> _課題_:
A - 原文のうち「兵庫県立芸術文化センターを拠」から「ベ」をプロデュースしている。」までを、一字も変えずに引用すること。
B - スーパーストリングスコーベの原文によると、初の定期演奏会は何月何日に開かれるか。

> _原文_:
····················
2017年
11月号

音楽のあるまち♬ 2 「スーパーストリングスコーベ」 第1回 定期演奏会開催

カテゴリ:文化・芸術・音楽, 神戸

成長した私たちの演奏を楽しんでください!

兵庫県立芸術文化センターを拠点に活動する世界的指揮者、佐渡裕氏が最も愛するスーパーキッズ・オーケストラ(SKO)の卒業生たちが大人になって帰って来た。12月27日、初の定期演奏会を開催する。これまでの経緯や活動の意味を早駒運輸(株)社長の渡辺真二さん、神戸シーバス ブランディングプロデューサーの渡辺美香さんにお話頂いた。お二人はHKMエンタープライズ(株)として「スーパーストリングスコーベ」をプロデュースしている。

SKOとのご縁の始まり

 2010年、当時息子が通っていた甲南小学校のドッジボールクラブを創部した際、平生釟三郎先生の揮毫された『正志く 強く 朗らかに』平生精神を横断幕に掲げたいと甲南学園広報部にお願いに上がったご縁から、「甲南大学の甲友会館で佐渡裕氏とSKOの公開練習があるので聴きに来てください」と誘われました。この時が私たちとSKOとの出会いで、ちょうど東日本大震災の復興を願う演奏会「こころのビタミンプロジェクト」が始まった頃でした。そして、「日本医学会総会2015関西」の開会式での演奏、東北の吹奏楽部の中学生たちとSKOによる京都での合同演奏会の後、神戸に招待して船(神戸シーバスファンタジー号)に乗船していただくことになりました。
····················
(保存された項目)
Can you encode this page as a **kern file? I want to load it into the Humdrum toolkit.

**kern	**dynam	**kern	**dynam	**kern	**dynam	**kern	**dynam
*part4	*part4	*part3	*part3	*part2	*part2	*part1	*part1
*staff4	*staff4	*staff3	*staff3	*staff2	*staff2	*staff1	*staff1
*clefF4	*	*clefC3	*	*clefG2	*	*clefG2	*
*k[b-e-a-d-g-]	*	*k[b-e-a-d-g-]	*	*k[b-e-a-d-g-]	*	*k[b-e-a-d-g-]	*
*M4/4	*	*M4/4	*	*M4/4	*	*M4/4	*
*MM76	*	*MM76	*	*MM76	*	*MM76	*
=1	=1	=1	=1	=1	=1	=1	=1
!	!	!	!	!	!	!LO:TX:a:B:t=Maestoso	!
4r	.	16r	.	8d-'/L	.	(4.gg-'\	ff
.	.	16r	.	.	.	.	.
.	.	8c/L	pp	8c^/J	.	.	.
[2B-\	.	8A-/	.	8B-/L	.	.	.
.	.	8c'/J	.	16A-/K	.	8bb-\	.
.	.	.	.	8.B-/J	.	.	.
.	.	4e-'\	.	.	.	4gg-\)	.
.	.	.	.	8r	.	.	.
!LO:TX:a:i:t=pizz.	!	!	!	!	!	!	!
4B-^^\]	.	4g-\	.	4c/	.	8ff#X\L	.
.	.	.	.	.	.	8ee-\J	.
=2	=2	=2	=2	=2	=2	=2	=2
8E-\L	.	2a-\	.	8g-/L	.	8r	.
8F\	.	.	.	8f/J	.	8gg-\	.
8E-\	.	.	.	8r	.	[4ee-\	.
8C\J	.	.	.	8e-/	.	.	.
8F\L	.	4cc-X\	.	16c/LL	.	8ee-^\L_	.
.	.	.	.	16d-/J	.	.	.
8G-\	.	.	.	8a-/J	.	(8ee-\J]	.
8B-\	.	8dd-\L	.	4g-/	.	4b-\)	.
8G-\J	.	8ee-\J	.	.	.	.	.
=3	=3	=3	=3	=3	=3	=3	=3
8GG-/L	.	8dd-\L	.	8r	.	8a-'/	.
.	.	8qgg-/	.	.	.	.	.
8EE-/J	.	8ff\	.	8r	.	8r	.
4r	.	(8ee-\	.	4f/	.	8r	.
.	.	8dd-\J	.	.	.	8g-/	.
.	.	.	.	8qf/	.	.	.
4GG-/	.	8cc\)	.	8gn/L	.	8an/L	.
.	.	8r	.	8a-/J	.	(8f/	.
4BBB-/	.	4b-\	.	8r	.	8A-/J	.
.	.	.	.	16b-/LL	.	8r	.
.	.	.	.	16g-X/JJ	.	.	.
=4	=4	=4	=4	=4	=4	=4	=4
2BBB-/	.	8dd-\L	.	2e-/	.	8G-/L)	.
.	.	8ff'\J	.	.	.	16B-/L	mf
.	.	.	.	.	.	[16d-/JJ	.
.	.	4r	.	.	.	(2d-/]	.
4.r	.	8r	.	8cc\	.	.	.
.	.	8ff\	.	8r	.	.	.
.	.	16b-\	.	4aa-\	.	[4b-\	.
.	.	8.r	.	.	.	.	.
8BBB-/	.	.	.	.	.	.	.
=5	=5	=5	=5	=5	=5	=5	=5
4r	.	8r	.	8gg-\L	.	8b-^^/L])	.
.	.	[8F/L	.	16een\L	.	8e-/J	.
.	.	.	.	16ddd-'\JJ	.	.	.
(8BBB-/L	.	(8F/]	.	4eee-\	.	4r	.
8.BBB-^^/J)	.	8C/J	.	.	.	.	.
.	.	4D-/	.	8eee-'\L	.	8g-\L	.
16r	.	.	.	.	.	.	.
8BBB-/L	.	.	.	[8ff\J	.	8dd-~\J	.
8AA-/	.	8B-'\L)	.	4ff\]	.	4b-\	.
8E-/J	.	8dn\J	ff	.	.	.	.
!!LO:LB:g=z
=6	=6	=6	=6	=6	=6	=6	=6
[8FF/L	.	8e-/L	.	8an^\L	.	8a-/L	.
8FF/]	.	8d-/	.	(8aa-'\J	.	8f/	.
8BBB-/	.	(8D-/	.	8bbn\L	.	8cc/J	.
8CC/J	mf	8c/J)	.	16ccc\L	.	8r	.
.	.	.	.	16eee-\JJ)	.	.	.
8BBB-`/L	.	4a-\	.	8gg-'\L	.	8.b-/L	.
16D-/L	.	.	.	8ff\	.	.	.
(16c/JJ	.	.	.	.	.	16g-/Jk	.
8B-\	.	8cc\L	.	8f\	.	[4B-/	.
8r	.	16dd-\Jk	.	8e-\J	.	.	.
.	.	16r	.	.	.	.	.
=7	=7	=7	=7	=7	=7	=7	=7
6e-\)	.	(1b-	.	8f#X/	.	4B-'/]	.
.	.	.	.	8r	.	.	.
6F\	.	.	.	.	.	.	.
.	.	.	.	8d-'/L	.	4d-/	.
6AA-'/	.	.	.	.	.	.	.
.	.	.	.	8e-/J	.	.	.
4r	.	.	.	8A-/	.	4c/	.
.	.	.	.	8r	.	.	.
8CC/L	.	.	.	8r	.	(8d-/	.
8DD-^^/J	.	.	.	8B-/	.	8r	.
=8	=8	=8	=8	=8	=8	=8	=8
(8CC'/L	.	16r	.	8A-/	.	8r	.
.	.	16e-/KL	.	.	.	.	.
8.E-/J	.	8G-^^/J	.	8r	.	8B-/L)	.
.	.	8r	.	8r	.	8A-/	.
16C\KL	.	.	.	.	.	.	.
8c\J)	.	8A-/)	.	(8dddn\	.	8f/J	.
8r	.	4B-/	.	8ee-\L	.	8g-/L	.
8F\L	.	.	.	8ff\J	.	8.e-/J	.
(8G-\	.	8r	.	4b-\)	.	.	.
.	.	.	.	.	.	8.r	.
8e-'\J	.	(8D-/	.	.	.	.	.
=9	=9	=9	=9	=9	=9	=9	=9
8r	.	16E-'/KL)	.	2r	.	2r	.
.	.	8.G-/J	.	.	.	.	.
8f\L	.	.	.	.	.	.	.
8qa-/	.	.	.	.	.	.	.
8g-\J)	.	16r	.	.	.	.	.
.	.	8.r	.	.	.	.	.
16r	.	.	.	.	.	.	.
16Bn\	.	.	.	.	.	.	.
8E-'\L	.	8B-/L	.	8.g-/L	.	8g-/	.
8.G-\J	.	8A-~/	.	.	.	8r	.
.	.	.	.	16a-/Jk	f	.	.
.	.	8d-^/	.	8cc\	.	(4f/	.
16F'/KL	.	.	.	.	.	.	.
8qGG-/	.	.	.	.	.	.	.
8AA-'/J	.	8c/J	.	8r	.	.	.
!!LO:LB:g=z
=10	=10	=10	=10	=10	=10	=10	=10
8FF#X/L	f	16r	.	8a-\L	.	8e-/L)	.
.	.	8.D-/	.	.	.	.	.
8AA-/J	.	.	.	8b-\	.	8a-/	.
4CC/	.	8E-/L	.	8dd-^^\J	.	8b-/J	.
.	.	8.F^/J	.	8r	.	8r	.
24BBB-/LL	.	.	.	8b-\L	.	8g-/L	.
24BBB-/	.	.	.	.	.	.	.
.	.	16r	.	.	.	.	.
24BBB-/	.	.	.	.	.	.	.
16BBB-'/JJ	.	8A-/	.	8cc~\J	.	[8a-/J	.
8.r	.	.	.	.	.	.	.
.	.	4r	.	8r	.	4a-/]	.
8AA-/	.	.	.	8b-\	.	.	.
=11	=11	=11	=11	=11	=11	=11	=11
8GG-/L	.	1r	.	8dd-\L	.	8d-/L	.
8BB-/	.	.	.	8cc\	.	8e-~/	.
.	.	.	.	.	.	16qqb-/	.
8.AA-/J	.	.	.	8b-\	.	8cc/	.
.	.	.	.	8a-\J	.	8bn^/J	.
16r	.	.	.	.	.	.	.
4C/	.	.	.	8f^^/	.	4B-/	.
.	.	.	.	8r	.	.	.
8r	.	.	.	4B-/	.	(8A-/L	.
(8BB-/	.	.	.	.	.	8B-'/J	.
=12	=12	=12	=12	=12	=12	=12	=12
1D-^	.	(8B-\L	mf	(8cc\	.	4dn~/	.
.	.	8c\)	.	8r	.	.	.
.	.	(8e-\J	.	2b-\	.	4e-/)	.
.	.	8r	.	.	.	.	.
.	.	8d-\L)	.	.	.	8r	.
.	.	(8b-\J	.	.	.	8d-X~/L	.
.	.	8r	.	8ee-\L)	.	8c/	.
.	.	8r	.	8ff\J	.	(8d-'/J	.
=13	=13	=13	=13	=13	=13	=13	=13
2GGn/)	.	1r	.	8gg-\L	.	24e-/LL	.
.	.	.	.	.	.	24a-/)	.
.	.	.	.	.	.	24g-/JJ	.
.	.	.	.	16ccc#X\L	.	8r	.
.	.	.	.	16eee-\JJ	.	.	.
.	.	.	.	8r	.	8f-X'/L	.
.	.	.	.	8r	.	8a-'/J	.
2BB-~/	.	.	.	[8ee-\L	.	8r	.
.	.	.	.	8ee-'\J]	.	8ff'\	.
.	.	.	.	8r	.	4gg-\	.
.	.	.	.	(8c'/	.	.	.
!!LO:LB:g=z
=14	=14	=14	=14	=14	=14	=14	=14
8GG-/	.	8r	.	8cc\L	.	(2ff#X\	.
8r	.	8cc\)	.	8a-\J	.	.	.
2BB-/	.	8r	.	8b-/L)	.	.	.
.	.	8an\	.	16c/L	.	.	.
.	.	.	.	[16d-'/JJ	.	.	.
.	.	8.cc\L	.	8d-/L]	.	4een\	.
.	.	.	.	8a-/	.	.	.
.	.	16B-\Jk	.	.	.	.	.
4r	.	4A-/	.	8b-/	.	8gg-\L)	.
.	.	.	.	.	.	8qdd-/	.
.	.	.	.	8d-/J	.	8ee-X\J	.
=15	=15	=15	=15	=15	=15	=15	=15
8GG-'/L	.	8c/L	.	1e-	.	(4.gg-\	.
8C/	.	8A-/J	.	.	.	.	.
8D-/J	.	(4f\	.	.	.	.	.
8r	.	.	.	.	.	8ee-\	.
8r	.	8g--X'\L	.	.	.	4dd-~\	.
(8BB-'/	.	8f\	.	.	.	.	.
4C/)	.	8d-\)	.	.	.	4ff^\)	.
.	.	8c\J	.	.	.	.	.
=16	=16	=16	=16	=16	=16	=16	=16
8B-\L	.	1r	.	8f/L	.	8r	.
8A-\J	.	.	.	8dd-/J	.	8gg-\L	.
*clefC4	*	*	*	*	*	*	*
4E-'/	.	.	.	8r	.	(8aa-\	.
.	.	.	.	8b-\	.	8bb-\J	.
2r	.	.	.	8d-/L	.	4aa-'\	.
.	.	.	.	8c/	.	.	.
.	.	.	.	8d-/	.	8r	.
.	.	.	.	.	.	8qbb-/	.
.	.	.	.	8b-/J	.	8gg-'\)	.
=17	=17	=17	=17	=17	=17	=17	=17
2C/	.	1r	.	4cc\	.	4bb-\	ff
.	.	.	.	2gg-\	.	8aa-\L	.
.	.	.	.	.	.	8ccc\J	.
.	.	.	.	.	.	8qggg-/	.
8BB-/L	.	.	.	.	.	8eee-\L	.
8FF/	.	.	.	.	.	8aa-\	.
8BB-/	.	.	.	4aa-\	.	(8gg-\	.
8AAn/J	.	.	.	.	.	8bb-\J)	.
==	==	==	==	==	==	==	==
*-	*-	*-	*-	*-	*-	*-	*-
····················
> _解答一覧_:
A -
兵庫県立芸術文化センターを拠点に活動する世界的指揮者、佐渡裕氏が最も愛するスーパーキッズ・オーケストラ(SKO)の卒業生たちが大人になって帰って来た。12月27日、初の定期演奏会を開催する。これまでの経緯や活動の意味を早駒運輸(株)社長の渡辺真二さん、神戸シーバス ブランディングプロデューサーの渡辺美香さんにお話頂いた。お二人はHKMエンタープライズ(株)として「スーパーストリングスコーベ」をプロデュースしている。

B - 12月27日。